Quand un opus déboule dans le terrain ultra formaté du blockbuster et y fait surgir une identité singulière, la véritable originalité consisterait à en faire un one shot.
Mais comment résister ? Kingsman était enlevé, d’une violence graphique revigorante, souvent drôle et émaillé de quelques scènes aussi culotées que mémorables : difficile de ne pas vouloir prolonger l’univers, au risque, bien entendu, d’éventer les concepts.
Tout est question de dosage. Le premier volet ayant joué la carte franche de la surenchère, il semble un peu malhonnête de reprocher à son successeur de sombrer dans le n’importe quoi et le boursouflé… ce qui est pourtant bien évidemment le cas. L’effet de surprise est passé, il faut mettre à mal la structure établie (on fait donc tout sauter) tout en reprenant ses morceaux de bravoure : de la baston ultra-chorégraphiée, une alliance entre le raffinement British bondien et le white trash, et des cascades numériques à l’échelle planétaire.
Le Cerle d’or ne rate pas tout, et retrouve çà et là l’énergie singulière qu’avait déployée son illustre ainé : des gunfights dans la neige, un parapluie qui cède la place à un lasso et un fouet yankee, et un massacre en règle sous l’égide d’un Elton John dans un tel exercice de roue libre qu’on a du mal à savoir s’il faut en rire ou en pleurer : c’est soigné et brutal à la fois, et le travail formel est reconnu, comme ces transitions entre les séquences aussi soignées que les costumes de l’élite de sa Majesté.
Mais tout ceci s’enlise dans un ensemble sacrément indigeste. La durée du film n’est pas justifiée (et fait sacrément peur lorsqu’on entend le réalisateur expliquer qu’il a dû couper 1h20 de son film, façon d’attirer probablement les fans vers une version extended en vidéo…), l’intrigue banale au possible et la faiblesse d’écriture des nouveaux personnages assez patente : les comédiens US font plus de la figuration qu’autre chose, et n’apportent absolument rien.
Plus gênant, le personnage de Colin Firth, tombe sous le coup d’une laborieusement tentative de justification quant à son retour à la vie, qui l’empêche presque continuellement d’exercer tout ce qui faisait son charme. L’humour tombe souvent à plat, et on aurait pu imaginer bien plus d’étincelles sur les rencontres entre les cultures britanniques et américaines. Si l’exposition de la base secrète de la méchante Julian Moore (qui visiblement s’éclate dans un tel rôle) suscite un peu d’intérêt et d’originalité, la vie privée d’Eggsy n’intéresse personne, et encore moins l’intimité dans laquelle il va devoir loger une puce GPS dans une séquence assez vulgairement ratée.

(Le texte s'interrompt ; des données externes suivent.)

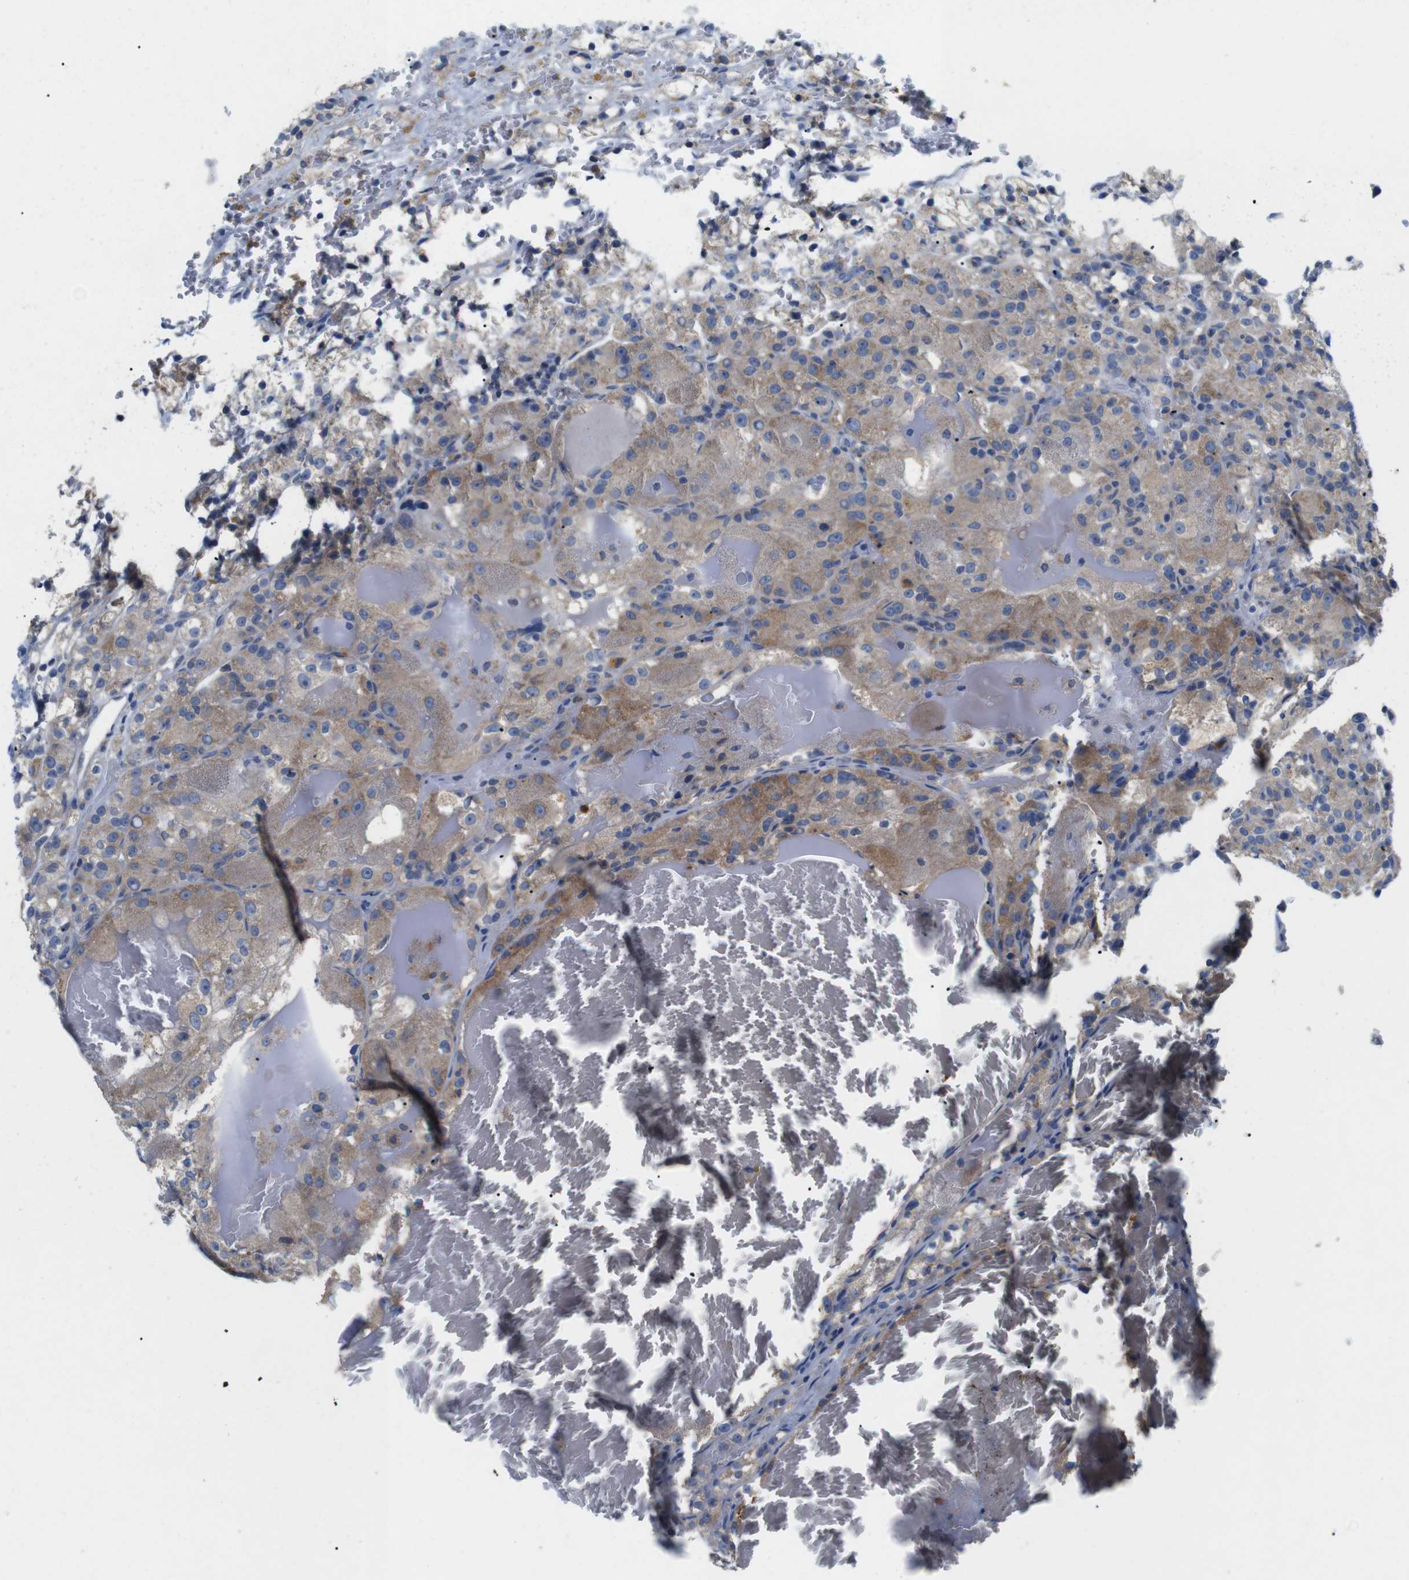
{"staining": {"intensity": "moderate", "quantity": ">75%", "location": "cytoplasmic/membranous"}, "tissue": "renal cancer", "cell_type": "Tumor cells", "image_type": "cancer", "snomed": [{"axis": "morphology", "description": "Adenocarcinoma, NOS"}, {"axis": "topography", "description": "Kidney"}], "caption": "Tumor cells demonstrate moderate cytoplasmic/membranous expression in about >75% of cells in renal cancer (adenocarcinoma).", "gene": "F2RL1", "patient": {"sex": "male", "age": 61}}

On peut donc gesticuler beaucoup, et imaginer des chiens robots dotés de crocs cruciformes, une pseudo morale finalement assez puritaine (la drogue, c’est mal, mais tuer les drogués, c’est pas bien non plus, donc avis aux drogués sauvés, rentrez dans le rang) et des téléphériques en mode bobsleigh, il manquera toujours ce petit supplément de charme qui fait qu’on passe du divertissement au plaisir.
Matthew Vaughn rejoint donc de façon tristement prévisible le Baby Driver de Wright : sûr de ses effets, ostentatoire dans sa maitrise, il pense pouvoir à peu près tout se permettre en terme d’écriture, et nous gratifie de transitions paresseuses entre des sommets qui s’annulent les uns après les autres.